Zettai Muteki Raijin-Oh - Cultural Impact

Cultural Impact

Raijin-Oh was a tremendously popular series at the time of its release, spawning two similar sequels and OVAs. This led to waves of similar TV shows in the early 90s, where a child or children were made into the pilots of giant robots. This was a significant change of pace for the mecha genre, which usually pursued an older demographic and used teenage or adult characters as pilots.

To modern fans, Raijin-Oh is probably most notable for being the subject of the deconstruction manga series Bokurano. Bokurano contains many plot elements that directly parody Raijin-Oh's premise, characters, and especially its tone. Otherwise Raijin-Oh had little worldwide impact, despite some success in Southeast Asian countries like China and Taiwan.
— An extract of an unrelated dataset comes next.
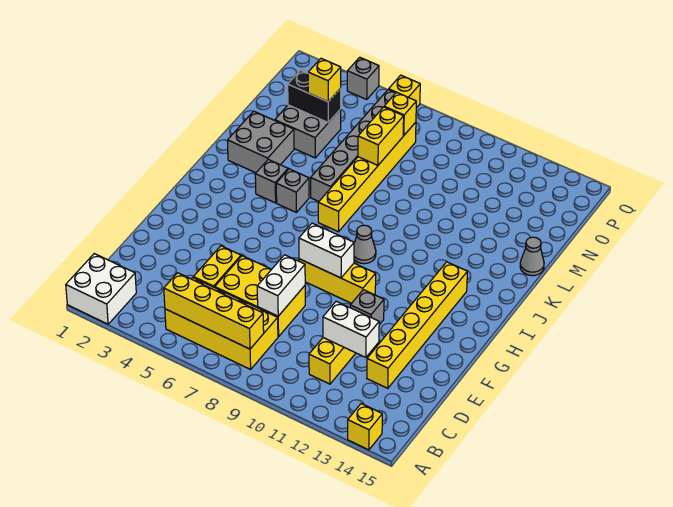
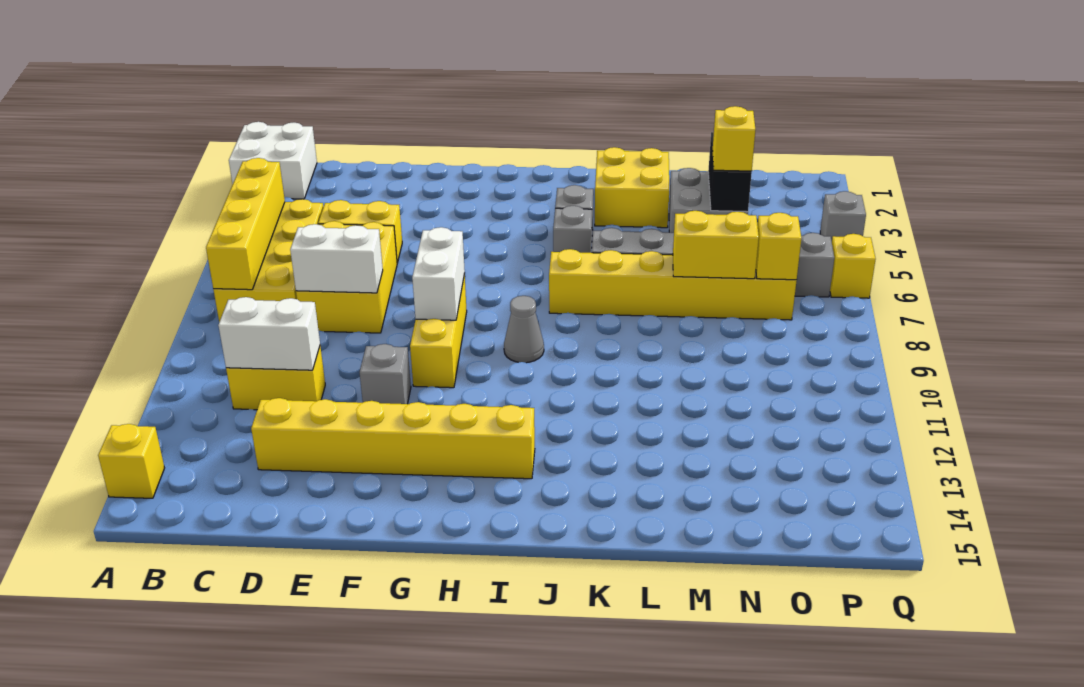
white 1x2 brick [323,301,379,357] -> white 1x2 brick turned to [218,297,320,370]
grey 2x2 brick [227,111,294,173] -> yellow 2x2 brick [595,147,669,228]
grey 1x1 cone [520,237,544,276] -> none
Raijin-Oh was featured in the New Century Brave Wars game, along with several of the Yuusha series robots, also created by Sunrise at around the same time. The reason for this was likely to have been the similarities between the Yuusha series and the Eldran trilogy, that and both series were animated by Sunrise. The toy company which made the Yuusha series, Takara would later merge with Tomy and thus both companies had access to each other's toy ideas, hence why Raijin-Oh was part of the video game. However the other two Eldran series, Genki Bakuhatsu Ganbaruger and Nekketsu Saikyo Go-Saurer were not included; in fact a few of the Yuusha series robots were also left out of the game.

Raijin-Oh has only recently begun to appear in Banpresto's Super Robot Taisen series of games. It has appeared in Super Robot Taisen GC, Super Robot Taisen XO, and Super Robot Taisen Neo. This is in part due to the fact that the Super Robot Taisen series largely concerned itself with 70's and 80's series at the time the game series began in the early 90's. As of 2009, Raijin-Oh is nearly 20 years old and therefore old enough to be nostalgic to adult gamers. It is not clear why Raijin-Oh has only appeared in the 3D Super Robot Taisen games that appear on Nintendo consoles, as opposed to the more popular 2D games that appear on PlayStation systems and Nintendo handhelds.